- _What to do_:
This exercise calls for the data below to be retyped exactly, minus any images.

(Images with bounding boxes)
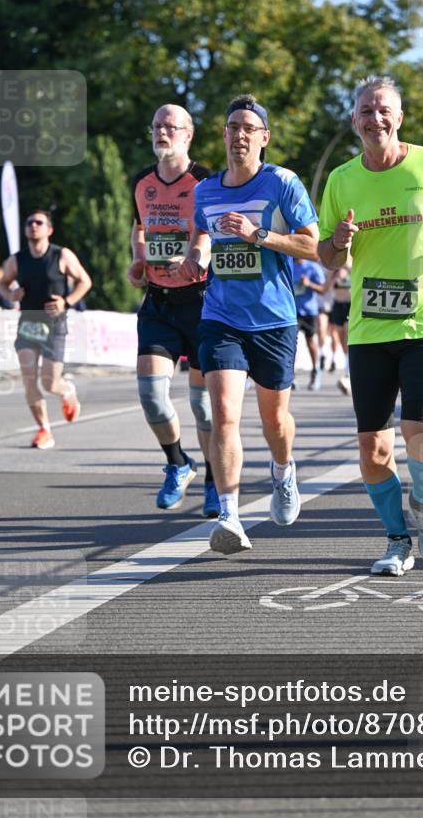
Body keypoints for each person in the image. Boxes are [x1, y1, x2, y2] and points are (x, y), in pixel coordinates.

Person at [318, 76, 423, 577]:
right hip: (370, 329)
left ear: (400, 116)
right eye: (366, 112)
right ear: (354, 121)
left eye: (384, 110)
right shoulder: (341, 179)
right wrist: (338, 240)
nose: (375, 119)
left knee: (421, 435)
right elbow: (328, 259)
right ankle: (398, 541)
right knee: (373, 449)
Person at [178, 93, 319, 555]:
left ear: (264, 137)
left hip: (274, 319)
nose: (239, 135)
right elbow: (201, 235)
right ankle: (230, 515)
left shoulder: (282, 183)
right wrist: (194, 259)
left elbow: (313, 247)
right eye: (232, 126)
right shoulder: (205, 190)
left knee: (275, 421)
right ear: (223, 135)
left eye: (248, 128)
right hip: (221, 316)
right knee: (223, 413)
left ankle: (283, 470)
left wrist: (257, 234)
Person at [126, 103, 219, 517]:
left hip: (201, 304)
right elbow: (140, 226)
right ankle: (178, 463)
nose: (162, 132)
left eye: (171, 126)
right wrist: (137, 259)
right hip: (160, 304)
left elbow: (209, 230)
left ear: (188, 135)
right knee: (151, 397)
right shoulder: (141, 182)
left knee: (203, 406)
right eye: (157, 125)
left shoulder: (204, 180)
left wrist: (197, 256)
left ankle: (216, 482)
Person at [0, 210, 91, 448]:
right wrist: (11, 294)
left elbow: (85, 281)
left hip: (54, 325)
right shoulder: (17, 259)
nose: (33, 226)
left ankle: (66, 390)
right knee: (29, 379)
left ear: (49, 229)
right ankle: (44, 430)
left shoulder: (61, 255)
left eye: (39, 222)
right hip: (28, 323)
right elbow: (2, 283)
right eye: (29, 222)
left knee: (50, 383)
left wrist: (66, 302)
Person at [292, 258, 326, 390]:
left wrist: (309, 284)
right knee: (291, 344)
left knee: (310, 341)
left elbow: (323, 289)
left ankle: (315, 370)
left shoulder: (313, 267)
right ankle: (291, 376)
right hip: (292, 311)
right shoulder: (288, 264)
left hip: (309, 311)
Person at [325, 261, 353, 394]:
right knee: (342, 340)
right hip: (338, 305)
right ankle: (349, 366)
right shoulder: (333, 269)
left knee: (348, 336)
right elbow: (325, 289)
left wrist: (347, 269)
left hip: (350, 304)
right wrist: (333, 276)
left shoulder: (352, 265)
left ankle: (348, 374)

- _Solution to the problem_:
Body keypoints for each person in the image. Boxes are [x1, y1, x2, y2] and points are (x, y), in pixel coordinates.

Person at [318, 76, 423, 577]:
right hip: (370, 329)
left ear: (400, 116)
right eye: (366, 112)
right ear: (354, 121)
left eye: (384, 110)
right shoulder: (341, 179)
right wrist: (338, 240)
nose: (375, 119)
left knee: (421, 435)
right elbow: (328, 259)
right ankle: (398, 541)
right knee: (373, 449)
Person at [178, 93, 319, 555]:
left ear: (264, 137)
left hip: (274, 319)
nose: (239, 135)
right elbow: (201, 235)
right ankle: (230, 515)
left shoulder: (282, 183)
right wrist: (194, 259)
left elbow: (313, 247)
right eye: (232, 126)
right shoulder: (205, 190)
left knee: (275, 421)
right ear: (223, 135)
left eye: (248, 128)
right hip: (221, 316)
right knee: (223, 413)
left ankle: (283, 470)
left wrist: (257, 234)
Person at [126, 103, 219, 517]:
left hip: (201, 304)
right elbow: (140, 226)
right ankle: (178, 463)
nose: (162, 132)
left eye: (171, 126)
right wrist: (137, 259)
right hip: (160, 304)
left elbow: (209, 230)
left ear: (188, 135)
right knee: (151, 397)
right shoulder: (141, 182)
left knee: (203, 406)
right eye: (157, 125)
left shoulder: (204, 180)
left wrist: (197, 256)
left ankle: (216, 482)
Person at [0, 210, 91, 448]:
right wrist: (11, 294)
left elbow: (85, 281)
left hip: (54, 325)
right shoulder: (17, 259)
nose: (33, 226)
left ankle: (66, 390)
right knee: (29, 379)
left ear: (49, 229)
right ankle: (44, 430)
left shoulder: (61, 255)
left eye: (39, 222)
right hip: (28, 323)
right elbow: (2, 283)
right eye: (29, 222)
left knee: (50, 383)
left wrist: (66, 302)
Person at [292, 258, 326, 390]:
left wrist: (309, 284)
right knee: (291, 344)
left knee: (310, 341)
left elbow: (323, 289)
left ankle: (315, 370)
left shoulder: (313, 267)
right ankle: (291, 376)
right hip: (292, 311)
right shoulder: (288, 264)
left hip: (309, 311)
Person at [325, 261, 353, 394]:
right knee: (342, 340)
right hip: (338, 305)
right ankle: (349, 366)
right shoulder: (333, 269)
left knee: (348, 336)
right elbow: (325, 289)
left wrist: (347, 269)
left hip: (350, 304)
right wrist: (333, 276)
left shoulder: (352, 265)
left ankle: (348, 374)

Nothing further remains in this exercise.